El hermano imaginario, por Ana Guerberof Arenas

«¿Te parece bien acá? ¿Ya estás filmando? Bueno, es un poco difícil explicar cómo pasó todo. No sé si te voy a contar las cosas medio enquilombadas. Si vos querés que te aclare algo, avisame. Mirá, recuerdo que desde que yo era muy chiquito decía que tenía un hermano gemelo que se llamaba Alberto. Pero yo no tenía ningún hermano, claro, solo tenía dos hermanas mayores que yo: Verónica, que me llevaba diez años, y Marcela, cuatro. Con Marcela éramos más amigos por la edad, crecimos juntos.

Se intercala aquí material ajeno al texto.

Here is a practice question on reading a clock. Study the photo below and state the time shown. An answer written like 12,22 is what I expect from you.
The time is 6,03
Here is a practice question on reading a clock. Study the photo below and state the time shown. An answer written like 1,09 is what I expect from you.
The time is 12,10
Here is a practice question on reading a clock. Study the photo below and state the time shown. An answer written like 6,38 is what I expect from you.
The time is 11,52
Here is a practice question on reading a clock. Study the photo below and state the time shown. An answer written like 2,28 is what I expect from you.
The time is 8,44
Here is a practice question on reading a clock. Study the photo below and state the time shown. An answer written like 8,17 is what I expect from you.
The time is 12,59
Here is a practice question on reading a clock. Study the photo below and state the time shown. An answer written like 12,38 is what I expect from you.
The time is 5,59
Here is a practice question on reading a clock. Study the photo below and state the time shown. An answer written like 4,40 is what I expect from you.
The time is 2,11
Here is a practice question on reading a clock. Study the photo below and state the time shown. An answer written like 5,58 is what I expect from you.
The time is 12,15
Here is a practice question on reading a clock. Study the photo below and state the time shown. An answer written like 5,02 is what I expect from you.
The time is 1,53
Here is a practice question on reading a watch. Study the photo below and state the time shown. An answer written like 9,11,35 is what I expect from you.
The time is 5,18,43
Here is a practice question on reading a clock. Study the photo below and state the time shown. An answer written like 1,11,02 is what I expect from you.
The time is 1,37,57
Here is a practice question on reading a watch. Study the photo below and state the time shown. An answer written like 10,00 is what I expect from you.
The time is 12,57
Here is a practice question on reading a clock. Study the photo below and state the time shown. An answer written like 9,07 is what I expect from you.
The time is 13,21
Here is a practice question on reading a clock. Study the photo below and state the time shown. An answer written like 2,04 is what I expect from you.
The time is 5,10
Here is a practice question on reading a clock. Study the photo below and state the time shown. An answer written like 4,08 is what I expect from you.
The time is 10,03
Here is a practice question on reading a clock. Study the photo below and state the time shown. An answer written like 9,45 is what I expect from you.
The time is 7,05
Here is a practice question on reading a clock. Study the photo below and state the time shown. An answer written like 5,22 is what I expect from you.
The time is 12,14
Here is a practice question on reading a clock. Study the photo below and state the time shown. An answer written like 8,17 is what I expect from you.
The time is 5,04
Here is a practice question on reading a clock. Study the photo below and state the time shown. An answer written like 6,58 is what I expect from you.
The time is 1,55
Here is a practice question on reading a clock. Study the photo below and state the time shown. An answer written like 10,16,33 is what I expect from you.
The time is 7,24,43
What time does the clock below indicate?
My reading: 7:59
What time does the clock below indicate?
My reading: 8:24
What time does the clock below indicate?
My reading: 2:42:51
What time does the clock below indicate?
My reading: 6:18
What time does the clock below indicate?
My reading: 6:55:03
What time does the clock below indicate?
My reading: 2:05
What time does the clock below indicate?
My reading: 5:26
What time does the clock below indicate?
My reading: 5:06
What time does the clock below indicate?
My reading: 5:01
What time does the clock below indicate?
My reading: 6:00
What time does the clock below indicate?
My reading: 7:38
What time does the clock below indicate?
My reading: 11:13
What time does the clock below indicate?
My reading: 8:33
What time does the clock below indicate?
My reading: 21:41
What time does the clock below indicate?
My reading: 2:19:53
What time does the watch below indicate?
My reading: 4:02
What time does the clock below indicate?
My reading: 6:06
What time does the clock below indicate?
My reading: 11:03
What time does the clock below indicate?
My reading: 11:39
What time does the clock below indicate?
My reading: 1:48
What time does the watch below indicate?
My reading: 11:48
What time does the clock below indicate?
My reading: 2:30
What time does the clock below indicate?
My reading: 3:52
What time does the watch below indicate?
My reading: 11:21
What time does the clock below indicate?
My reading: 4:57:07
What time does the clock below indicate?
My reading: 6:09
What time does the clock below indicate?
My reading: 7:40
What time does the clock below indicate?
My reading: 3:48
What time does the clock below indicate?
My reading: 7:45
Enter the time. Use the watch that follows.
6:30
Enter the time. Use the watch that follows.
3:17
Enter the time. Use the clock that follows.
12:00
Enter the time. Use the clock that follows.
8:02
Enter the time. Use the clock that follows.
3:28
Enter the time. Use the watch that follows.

»Así que todos se lo tomaban a joda ¿viste? No me extraña, un petiso como yo que hablaba con un ser imaginario, lo veían como un capricho de chico. Y me decían: “Ah, y tiene nombre y todo tu amigo invisible”. Y yo contestaba muy enojado para que lo entendieran bien: “No es mi amigo, es mi hermano gemelo”. Marcela se prendía de la invisibilidad. Imaginate el potencial tan enorme que tenía este personajes para nosotros. “Decile a Alberto que venga a jugar con nosotros”. Yo servía de médium o intérprete. Hacíamos programas de televisión donde Alberto era el invitado o jugábamos a las cartas y repartíamos para los tres, aunque yo jugaba por él. De repente yo decía: “Alberto dice que quiere un leche con Nesquik y galletitas” o cualquier otra boludez de esas. Era obvio que lo utilizaba para lo que yo quería pero también me hacía compañía. Antes de irme a dormir, por ejemplo, cuando apagaban la luz, me daba mucho miedo y entonces me ponía a hablar con él, muy bajito, sobre lo que íbamos a hacer al día siguiente. Después me fui haciendo grande, empecé a hablarle en silencio para no despertar sospechas o risas entre la gente grande. Tampoco querés que te tomen por loco. Pero ya te da una idea de que me ocurrían cosas a mí, así de bien chiquito.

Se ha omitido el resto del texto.